[Dataset entries]
------------------------------
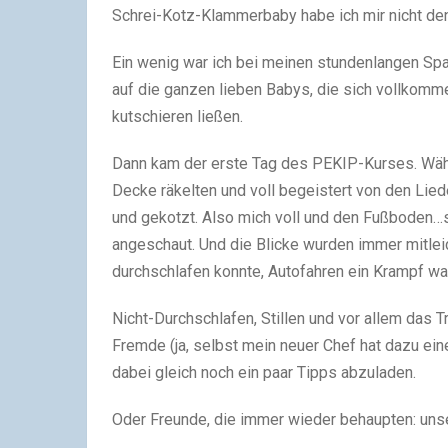
Schrei-Kotz-Klammerbaby habe ich mir nicht de
Ein wenig war ich bei meinen stundenlangen Spa
auf die ganzen lieben Babys, die sich vollkomm
kutschieren ließen.
Dann kam der erste Tag des PEKIP-Kurses. Währ
Decke räkelten und voll begeistert von den Lied
und gekotzt. Also mich voll und den Fußboden…s
angeschaut. Und die Blicke wurden immer mitlei
durchschlafen konnte, Autofahren ein Krampf war
Nicht-Durchschlafen, Stillen und vor allem das T
Fremde (ja, selbst mein neuer Chef hat dazu ei
dabei gleich noch ein paar Tipps abzuladen.
Oder Freunde, die immer wieder behaupten: unse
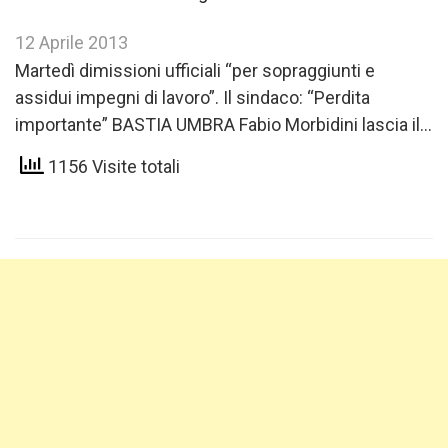
12 Aprile 2013
Martedì dimissioni ufficiali “per sopraggiunti e
assidui impegni di lavoro”. Il sindaco: “Perdita
importante” BASTIA UMBRA Fabio Morbidini lascia il
consiglio comunale.Le dimissioni sono state…
1156 Visite totali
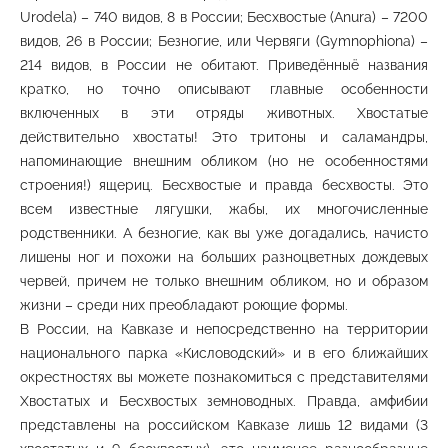
Urodela) – 740 видов, 8 в России; Бесхвостые (Anura) – 7200
видов, 26 в России; Безногие, или Червяги (Gymnophiona) –
214 видов, в России не обитают. Приведённыё названия
кратко, но точно описывают главные особенности
включенных в эти отряды животных. Хвостатые
действительно хвостаты! Это тритоны и саламандры,
напоминающие внешним обликом (но не особенностями
строения!) ящериц. Бесхвостые и правда бесхвосты. Это
всем известные лягушки, жабы, их многочисленные
родственники. А безногие, как вы уже догадались, начисто
лишены ног и похожи на больших разноцветных дождевых
червей, причем не только внешним обликом, но и образом
жизни – среди них преобладают роющие формы.
В России, на Кавказе и непосредственно на территории
национального парка «Кисловодский» и в его ближайших
окрестностях вы можете познакомиться с представителями
Хвостатых и Бесхвостых земноводных. Правда, амфибии
представлены на российском Кавказе лишь 12 видами (3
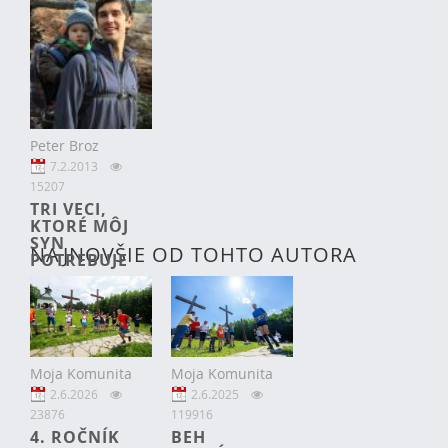
Peter Broz
7.2.2013
15207
TRI VECI,
KTORÉ MÔJ
SYN
NAJNOVŠIE OD TOHTO AUTORA
POTREBUJE
Moja Komunita
Moja Komunita
2.6.2026
2.6.2025
23876
119916
4. ROČNÍK
BEH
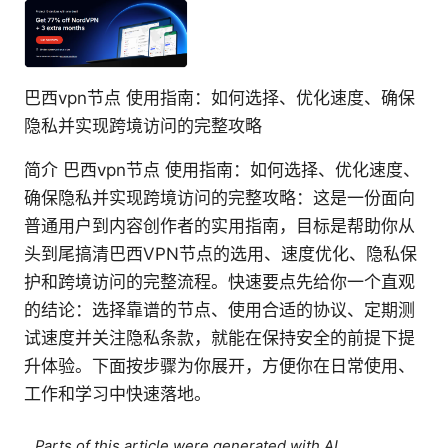
巴西vpn节点 使用指南：如何选择、优化速度、确保
隐私并实现跨境访问的完整攻略
简介 巴西vpn节点 使用指南：如何选择、优化速度、
确保隐私并实现跨境访问的完整攻略：这是一份面向
普通用户到内容创作者的实用指南，目标是帮助你从
头到尾搞清巴西VPN节点的选用、速度优化、隐私保
护和跨境访问的完整流程。快速要点先给你一个直观
的结论：选择靠谱的节点、使用合适的协议、定期测
试速度并关注隐私条款，就能在保持安全的前提下提
升体验。下面按步骤为你展开，方便你在日常使用、
工作和学习中快速落地。
Parts of this article were generated with AI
------------------------------
**Exercise brief**: Find "immer" in the data above. Report each line where it appears.

**Exercise result**:
angeschaut. Und die Blicke wurden immer mitlei
Oder Freunde, die immer wieder behaupten: unse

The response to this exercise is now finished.